BACKGROUND: As transcatheter aortic valve replacement (TAVR) extends its reach to lower surgical risk patients, the differences between resource utilization for TAVR and surgical AVR (SAVR) will become increasingly important. METHODS AND RESULTS: AVR procedures between January 2012 and September 2015 at hospitals performing TAVR were identified using the National Inpatient Sample databases. Adults aged ≥50 years with aortic stenosis who underwent isolated TAVR or SAVR were eligible for inclusion.

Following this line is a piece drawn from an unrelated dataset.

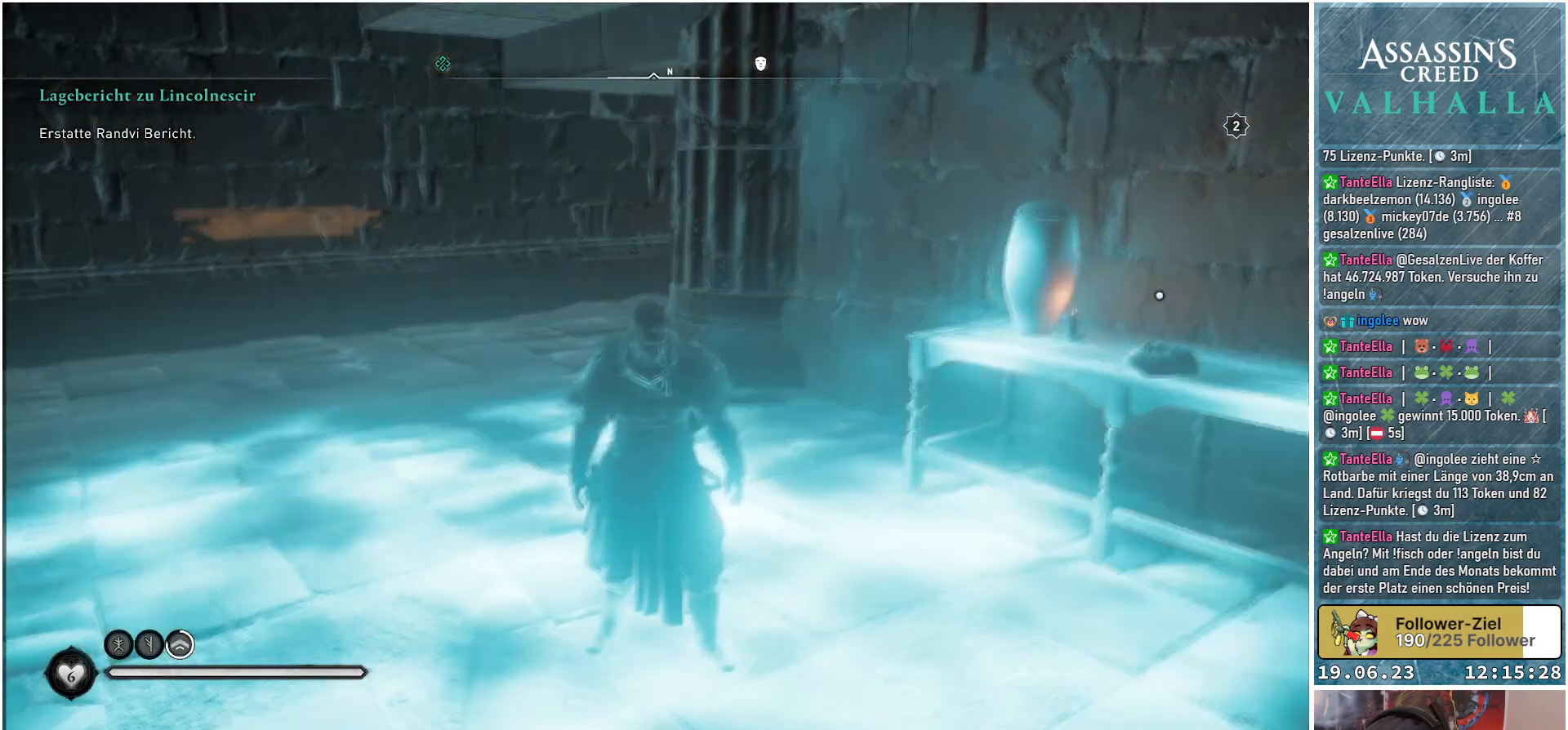
{"buttons": [], "left_stick": "center", "right_stick": "center", "events": [[183, "R3", "up"]]}
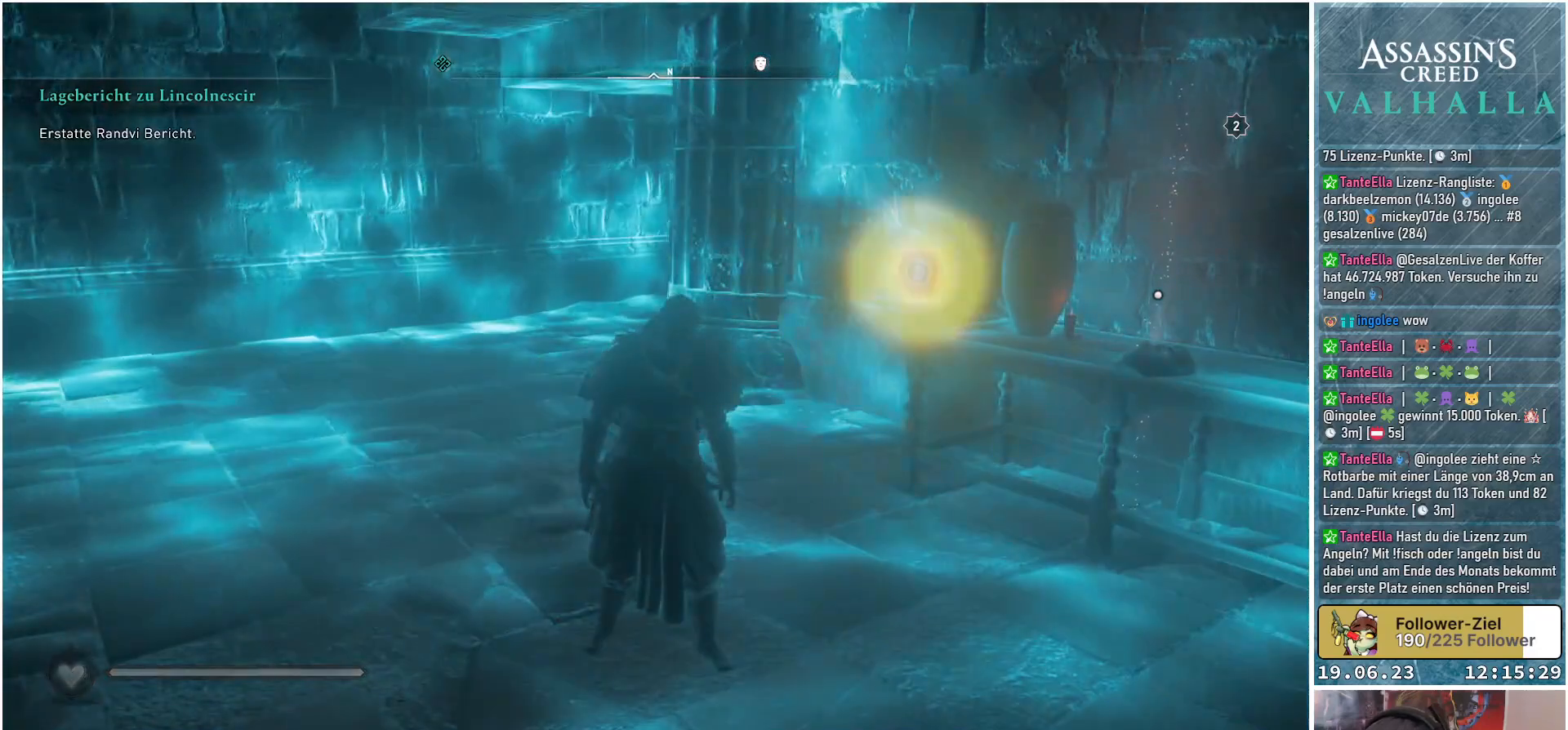
{"buttons": [], "left_stick": "center", "right_stick": "center", "events": []}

Standardized morbidity ratio weights were calculated using patient demographics, comorbidities, and hospital characteristics. Weighted linear and generalized logistic regression models were used to estimate the effect of undergoing TAVR, compared with undergoing SAVR, on length of stay (LOS) and discharge disposition. In TAVR-performing hospitals, 7266 (40%) patients underwent TAVR (6107 endovascular approach and 1159 transapical approach), while 10 833 (60%) underwent isolated SAVR. Patients undergoing TAVR were older, more likely to be female, and had more comorbidities. From 2012 to 2015, average LOS declined for both TAVR (6.3 days to 4.6 days; P<0.0001) and SAVR (7.5 days to 6.8 days; P<0.0001), with greater reduction in the TAVR group ( P<0.0001). An increase in home/home health discharge was noted with TAVR (67.7%-77.4%; P<0.0001) but not with SAVR (76.8%-79.5%; P=0.25). After standardizing, patients undergoing TAVR had significantly shorter LOS (change in estimate, -2.93, 95% CI, -3.26 to -2.60) and lower incidence of transfer to skilled nursing facility (odds ratio, 0.45; 95% CI, 0.40-0.51) but no difference in in-hospital mortality (odds ratio, 0.85; 95% CI, 0.61-1.20) compared with if they had undergone SAVR. As compared with SAVR, patients who had TAVR performed via an endovascular approach had shorter LOS and lower rates of skilled nursing facility transfer, whereas in the transapical cohort, LOS, and skilled nursing facility transfer were similar to SAVR. CONCLUSIONS: As compared with if they undergo SAVR, patients undergoing TAVR (by a nontransapical approach) had a shorter LOS and higher likelihood of home discharge, as opposed to skilled nursing facility. From 2012 to 2015, there was a greater trend towards a reduction of LOS and more home discharges among TAVR, as opposed to SAVR. These data have important implications in the era of constrained resources with a growing emphasis on reducing health care costs.